Copy out the lines of the data below verbatim, starting with the line that contains "pose: elev=70.9 azim=70.9" and continuing through the final line of the data, with both of those lines included.

**** RECORD EXCERPTS ****

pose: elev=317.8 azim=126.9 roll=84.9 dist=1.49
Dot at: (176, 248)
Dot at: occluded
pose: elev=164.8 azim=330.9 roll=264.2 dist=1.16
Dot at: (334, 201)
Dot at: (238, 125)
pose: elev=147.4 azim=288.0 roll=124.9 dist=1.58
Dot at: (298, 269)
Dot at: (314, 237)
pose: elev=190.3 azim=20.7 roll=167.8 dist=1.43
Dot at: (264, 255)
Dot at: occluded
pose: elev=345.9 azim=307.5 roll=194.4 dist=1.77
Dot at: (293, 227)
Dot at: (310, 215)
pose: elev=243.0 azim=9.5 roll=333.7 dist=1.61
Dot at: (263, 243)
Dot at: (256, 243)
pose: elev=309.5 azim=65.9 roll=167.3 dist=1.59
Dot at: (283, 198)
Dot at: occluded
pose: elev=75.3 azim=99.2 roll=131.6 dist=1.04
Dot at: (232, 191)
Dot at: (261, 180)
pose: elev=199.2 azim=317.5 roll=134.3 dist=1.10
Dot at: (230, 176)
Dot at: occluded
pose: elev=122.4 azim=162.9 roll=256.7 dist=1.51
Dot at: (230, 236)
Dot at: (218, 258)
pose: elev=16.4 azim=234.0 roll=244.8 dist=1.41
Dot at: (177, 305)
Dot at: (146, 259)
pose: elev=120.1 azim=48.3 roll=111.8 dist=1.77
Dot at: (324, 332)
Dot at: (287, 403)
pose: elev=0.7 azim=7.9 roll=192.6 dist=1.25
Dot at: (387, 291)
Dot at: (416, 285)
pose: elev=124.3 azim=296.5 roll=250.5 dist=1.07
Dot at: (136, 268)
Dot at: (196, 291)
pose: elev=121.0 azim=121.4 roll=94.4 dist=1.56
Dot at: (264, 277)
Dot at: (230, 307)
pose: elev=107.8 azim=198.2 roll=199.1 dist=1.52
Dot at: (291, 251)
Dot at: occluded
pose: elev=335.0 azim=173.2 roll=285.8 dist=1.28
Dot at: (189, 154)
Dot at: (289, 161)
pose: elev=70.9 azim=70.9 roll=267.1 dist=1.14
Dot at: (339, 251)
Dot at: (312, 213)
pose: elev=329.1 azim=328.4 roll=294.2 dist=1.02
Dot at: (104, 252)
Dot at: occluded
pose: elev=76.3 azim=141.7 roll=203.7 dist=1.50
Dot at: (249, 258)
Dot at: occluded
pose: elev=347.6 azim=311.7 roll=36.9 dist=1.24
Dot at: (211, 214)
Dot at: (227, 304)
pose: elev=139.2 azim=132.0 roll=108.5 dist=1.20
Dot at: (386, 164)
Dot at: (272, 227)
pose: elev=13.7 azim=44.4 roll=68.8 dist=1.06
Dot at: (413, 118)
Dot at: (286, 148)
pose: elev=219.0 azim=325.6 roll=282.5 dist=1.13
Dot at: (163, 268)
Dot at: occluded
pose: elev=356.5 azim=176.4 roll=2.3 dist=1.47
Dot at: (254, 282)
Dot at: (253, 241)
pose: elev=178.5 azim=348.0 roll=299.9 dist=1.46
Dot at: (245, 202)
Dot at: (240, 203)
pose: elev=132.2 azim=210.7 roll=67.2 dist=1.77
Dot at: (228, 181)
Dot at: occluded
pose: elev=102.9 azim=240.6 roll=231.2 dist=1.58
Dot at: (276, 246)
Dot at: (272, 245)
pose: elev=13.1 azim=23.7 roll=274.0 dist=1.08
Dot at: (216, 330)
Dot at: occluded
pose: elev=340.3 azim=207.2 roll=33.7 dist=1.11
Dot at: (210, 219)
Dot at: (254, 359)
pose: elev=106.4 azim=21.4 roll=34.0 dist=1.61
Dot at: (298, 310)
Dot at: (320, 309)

****

**RESULT FOR THIS EXERCISE**
pose: elev=70.9 azim=70.9 roll=267.1 dist=1.14
Dot at: (339, 251)
Dot at: (312, 213)
pose: elev=329.1 azim=328.4 roll=294.2 dist=1.02
Dot at: (104, 252)
Dot at: occluded
pose: elev=76.3 azim=141.7 roll=203.7 dist=1.50
Dot at: (249, 258)
Dot at: occluded
pose: elev=347.6 azim=311.7 roll=36.9 dist=1.24
Dot at: (211, 214)
Dot at: (227, 304)
pose: elev=139.2 azim=132.0 roll=108.5 dist=1.20
Dot at: (386, 164)
Dot at: (272, 227)
pose: elev=13.7 azim=44.4 roll=68.8 dist=1.06
Dot at: (413, 118)
Dot at: (286, 148)
pose: elev=219.0 azim=325.6 roll=282.5 dist=1.13
Dot at: (163, 268)
Dot at: occluded
pose: elev=356.5 azim=176.4 roll=2.3 dist=1.47
Dot at: (254, 282)
Dot at: (253, 241)
pose: elev=178.5 azim=348.0 roll=299.9 dist=1.46
Dot at: (245, 202)
Dot at: (240, 203)
pose: elev=132.2 azim=210.7 roll=67.2 dist=1.77
Dot at: (228, 181)
Dot at: occluded
pose: elev=102.9 azim=240.6 roll=231.2 dist=1.58
Dot at: (276, 246)
Dot at: (272, 245)
pose: elev=13.1 azim=23.7 roll=274.0 dist=1.08
Dot at: (216, 330)
Dot at: occluded
pose: elev=340.3 azim=207.2 roll=33.7 dist=1.11
Dot at: (210, 219)
Dot at: (254, 359)
pose: elev=106.4 azim=21.4 roll=34.0 dist=1.61
Dot at: (298, 310)
Dot at: (320, 309)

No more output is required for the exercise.